[Source extract Boundary: Start]

Summer is when our art museums typically turn out their great modern Maine artists — Homers, Wyeths, and other well-known masters who made this seaswept land their home, at least in the summer — to make the most of the tourist migration. This weekend the Bates College Museum of Art shall make the rest of the Maine Art Museum Trail scratch its head in wonderment when it unveils the cryptozoological community’s most highly esteemed artworks by a Wyeth family member, living or otherwise: Jamie Wyeth’s “Study for Antubis I” and “Study for Antubis II.”
It’s not his most famous series — let’s just say you won’t see a thumbnail of it on his 77th Street gallery’s artist’s page — but this pair, produced as designs for Stephen King’s television series Kingdom Hospital, may turn out to be his most consequential.
Bernard Heuvelmans, whose On the Track of Unknown Animals is one of the seminal texts in the field of cryptozoology, wrote that because cryptozoological research demands “a thorough grasp of most of the zoological sciences” as well as “training in such extraneous branches of knowledge as mythology, linguistics, archaeology and history,” much of cryptozoology happens “in libraries, newspaper morgues, regional archives, museums, art galleries, laboratories, and zoological parks rather than in the field!”
If a cryptozoologist can practice cryptozoology in a museum or an art gallery and consider her activities to be part of scientific inquiry, is it fair to consider an artist conducting research in the territory of cryptozoology (which is itself, as Heuvelmans characterized it, an assemblage of zoological sciences, human sciences, and humanities disciplines) to be conducting a scientific inquiry as well?

[Source extract Boundary: End]

Exercises
1. Quote everything in the Jamie Wyeth passage from "If a cryptozoologist" down to "inquiry as well?".
2. Extend the Jamie Wyeth passage, picking up right after its final sentence.

[Exercise data Boundary: Start]

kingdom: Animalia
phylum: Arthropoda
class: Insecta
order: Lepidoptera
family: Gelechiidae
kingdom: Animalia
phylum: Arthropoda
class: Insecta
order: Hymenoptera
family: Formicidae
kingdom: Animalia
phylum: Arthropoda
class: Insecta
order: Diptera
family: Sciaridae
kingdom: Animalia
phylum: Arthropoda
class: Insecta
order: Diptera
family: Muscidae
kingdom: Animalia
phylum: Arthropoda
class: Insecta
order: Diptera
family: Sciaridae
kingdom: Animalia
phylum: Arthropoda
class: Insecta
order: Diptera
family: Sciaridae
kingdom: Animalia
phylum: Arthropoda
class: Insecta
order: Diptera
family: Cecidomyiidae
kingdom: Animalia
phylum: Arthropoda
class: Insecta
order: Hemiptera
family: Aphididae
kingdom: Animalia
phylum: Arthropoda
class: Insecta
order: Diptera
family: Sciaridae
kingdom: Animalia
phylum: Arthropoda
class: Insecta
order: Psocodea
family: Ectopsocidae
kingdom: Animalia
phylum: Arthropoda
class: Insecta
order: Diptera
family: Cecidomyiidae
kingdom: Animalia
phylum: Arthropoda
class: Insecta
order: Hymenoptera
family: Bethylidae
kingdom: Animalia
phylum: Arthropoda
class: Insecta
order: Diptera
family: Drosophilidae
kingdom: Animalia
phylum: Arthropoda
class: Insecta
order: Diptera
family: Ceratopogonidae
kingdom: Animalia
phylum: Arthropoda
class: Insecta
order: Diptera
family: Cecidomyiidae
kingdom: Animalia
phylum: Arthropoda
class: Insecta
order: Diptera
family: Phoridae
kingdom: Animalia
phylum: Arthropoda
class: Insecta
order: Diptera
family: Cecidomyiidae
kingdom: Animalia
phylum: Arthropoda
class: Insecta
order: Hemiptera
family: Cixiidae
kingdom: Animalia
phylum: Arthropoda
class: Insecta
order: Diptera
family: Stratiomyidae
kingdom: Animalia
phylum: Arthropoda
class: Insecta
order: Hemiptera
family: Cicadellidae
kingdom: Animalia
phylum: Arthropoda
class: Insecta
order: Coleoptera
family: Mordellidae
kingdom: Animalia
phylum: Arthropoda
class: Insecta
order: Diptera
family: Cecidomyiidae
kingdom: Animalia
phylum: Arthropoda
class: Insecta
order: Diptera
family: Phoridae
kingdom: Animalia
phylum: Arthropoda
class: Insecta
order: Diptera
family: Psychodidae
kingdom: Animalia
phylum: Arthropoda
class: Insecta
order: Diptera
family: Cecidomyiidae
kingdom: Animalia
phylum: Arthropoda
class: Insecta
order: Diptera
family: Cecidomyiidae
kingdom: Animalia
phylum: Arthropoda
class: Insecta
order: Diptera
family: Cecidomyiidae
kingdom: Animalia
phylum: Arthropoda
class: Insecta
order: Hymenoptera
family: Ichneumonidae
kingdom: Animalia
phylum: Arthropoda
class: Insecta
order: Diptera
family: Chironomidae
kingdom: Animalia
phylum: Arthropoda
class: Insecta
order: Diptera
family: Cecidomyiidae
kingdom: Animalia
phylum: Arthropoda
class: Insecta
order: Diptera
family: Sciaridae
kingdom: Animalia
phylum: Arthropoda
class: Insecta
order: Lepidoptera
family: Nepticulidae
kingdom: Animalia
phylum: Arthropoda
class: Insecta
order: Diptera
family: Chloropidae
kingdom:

[Exercise data Boundary: End]

Answer section
1.
If a cryptozoologist can practice cryptozoology in a museum or an art gallery and consider her activities to be part of scientific inquiry, is it fair to consider an artist conducting research in the territory of cryptozoology (which is itself, as Heuvelmans characterized it, an assemblage of zoological sciences, human sciences, and humanities disciplines) to be conducting a scientific inquiry as well?

2.
Indeed both of these endeavors, cryptozoologist/artist tracking her cryptids from art to science and back again, represent that sort of genuine interdisciplinarity that Roland Barthes had in mind when he spoke of that rare practice that results in the production of an object of inquiry that belongs to no one. Philosopher and cultural critic Theodor Adorno wrote that “it is immoral to feel at home in one’s home.” It’s the same idea, just expressed in the Germanic. To work in this way requires of the properly interdisciplinary practitioner not some kind of multiple expertise in several fields, however helpful that might be, but rather the willingness to perform the unheimlich maneuver: the self-imposed and self-invited exile of oneself and one’s work from the condition of being at home, the willingness to throw oneself and one’s work into a language that one will never master but which might, if you are lucky, learn to love you despite your foreignness.
This is the territory that “Out of Time Place Scale” wanders through, certain of nothing other than the promise of the investigation it helps to create.